Genitori e figli adolescenti comunicare si può. Questa è la sfida che l’Istituto Comprensivo “Ottaviano Bottini” di Piglio ha deciso di raccogliere, aprendo le porte della propria sede centrale a un percorso di riflessione profonda e condivisa. Non si tratta della solita lezione frontale, ma di un vero e proprio invito a mettersi in discussione, come suggerisce il titolo evocativo dell’iniziativa: Genitori in gioco – Genitori in dialogo.

Il progetto si inserisce nella cornice più ampia di DeSTEENazione – Comunità adolescenti, un’azione di respiro nazionale che il Distretto Socio-Assistenziale di Alatri ha promosso con vigore sul territorio. L’obiettivo è ambizioso quanto necessario: creare un ponte solido tra le mura domestiche e i banchi di scuola, trasformando la fatica dell’educare in un’opportunità di crescita collettiva. In un’epoca in cui il linguaggio dei ragazzi sembra spesso un codice indecifrabile, l’istituto guidato dalla dirigenza scolastica locale ha scelto di offrire una bussola alle famiglie.
Il cuore pulsante dell’iniziativa batterà nella sala catering della sede centrale di Piglio, un luogo che per l’occasione si trasformerà in un laboratorio di relazioni. Qui, gli esperti del progetto guideranno i partecipanti attraverso le dinamiche complesse del mondo degli adolescenti, esplorando i bisogni inespressi, le paure e le straordinarie potenzialità di una fascia d’età tanto delicata quanto affascinante. L’approccio scelto punta tutto sull’empatia e sull’acquisizione di strumenti pratici per migliorare la comunicazione quotidiana.

§ CONSEGNA 1: Nell'articolo sull'iniziativa di Piglio, quali aspetti del mondo degli adolescenti esploreranno gli esperti con i partecipanti? Elencali tutti.
§ CONSEGNA 2: Per favore, completa l'articolo sull'iniziativa di Piglio con il passaggio successivo, partendo subito dopo l'ultima frase presente.

§ DATI DI LAVORO:
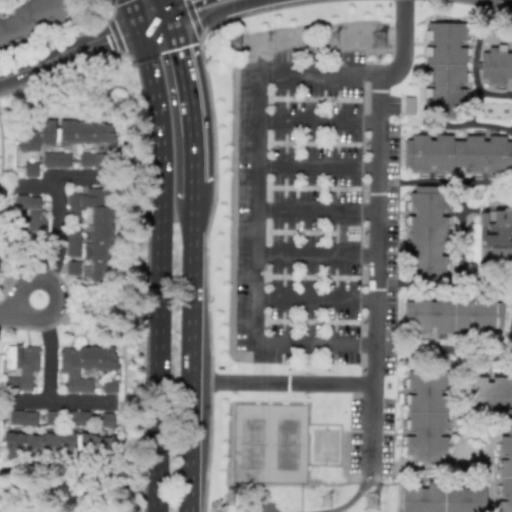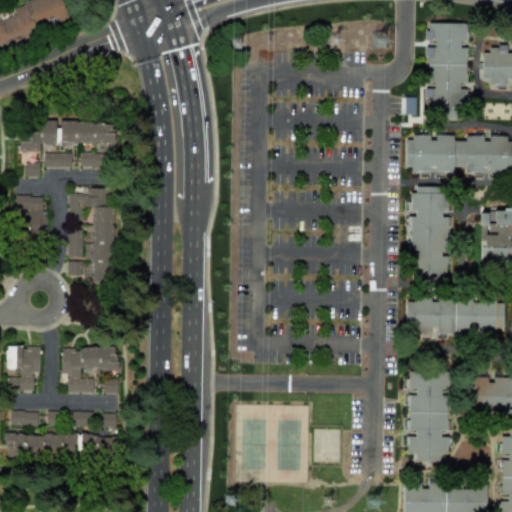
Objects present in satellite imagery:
road: (168, 6)
road: (177, 6)
road: (217, 12)
road: (130, 13)
building: (31, 19)
road: (152, 19)
power tower: (338, 41)
power tower: (384, 43)
power tower: (236, 44)
road: (401, 44)
road: (67, 51)
building: (496, 65)
building: (444, 69)
road: (365, 72)
road: (190, 95)
road: (317, 121)
building: (68, 133)
building: (457, 154)
building: (55, 159)
building: (91, 159)
road: (317, 166)
building: (30, 169)
road: (501, 179)
road: (195, 190)
road: (316, 209)
road: (2, 213)
road: (54, 217)
building: (29, 218)
building: (426, 234)
building: (495, 237)
building: (73, 242)
road: (317, 253)
road: (161, 266)
building: (72, 267)
road: (316, 298)
road: (19, 308)
building: (451, 315)
road: (318, 341)
road: (50, 349)
road: (192, 355)
building: (20, 366)
building: (83, 366)
road: (283, 382)
building: (108, 386)
building: (489, 394)
road: (53, 402)
building: (424, 415)
building: (22, 418)
building: (504, 473)
building: (441, 498)
power tower: (230, 500)
power tower: (331, 502)
power tower: (374, 503)
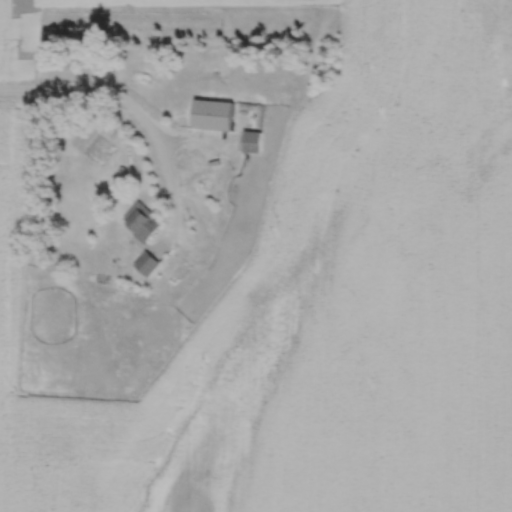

§ RISPOSTA 1:
- i bisogni inespressi
- le paure
- le straordinarie potenzialità

§ RISPOSTA 2:
Il calendario degli appuntamenti è già fissato e richiede una partecipazione attiva e sentita. Il primo incontro è previsto per il pomeriggio di martedì 21 aprile, dalle ore 16:30 alle 18:30. Si replica poi la settimana successiva, lunedì 27 aprile, mantenendo la stessa fascia oraria. Due tappe fondamentali per chiunque voglia approfondire il tema del benessere degli studenti e comprendere come le parole possano diventare ponti invece di muri.
La partecipazione delle famiglie non è solo auspicata, ma considerata un tassello fondamentale per la riuscita del percorso educativo. La scuola, infatti, smette di essere solo un luogo di istruzione per diventare una comunità educante consapevole, capace di sostenere i genitori nel loro compito più difficile. L’invito rivolto alla cittadinanza e alle famiglie del Piglio è quello di non mancare a questa occasione di confronto, per riscoprire insieme la bellezza del dialogo tra le generazioni.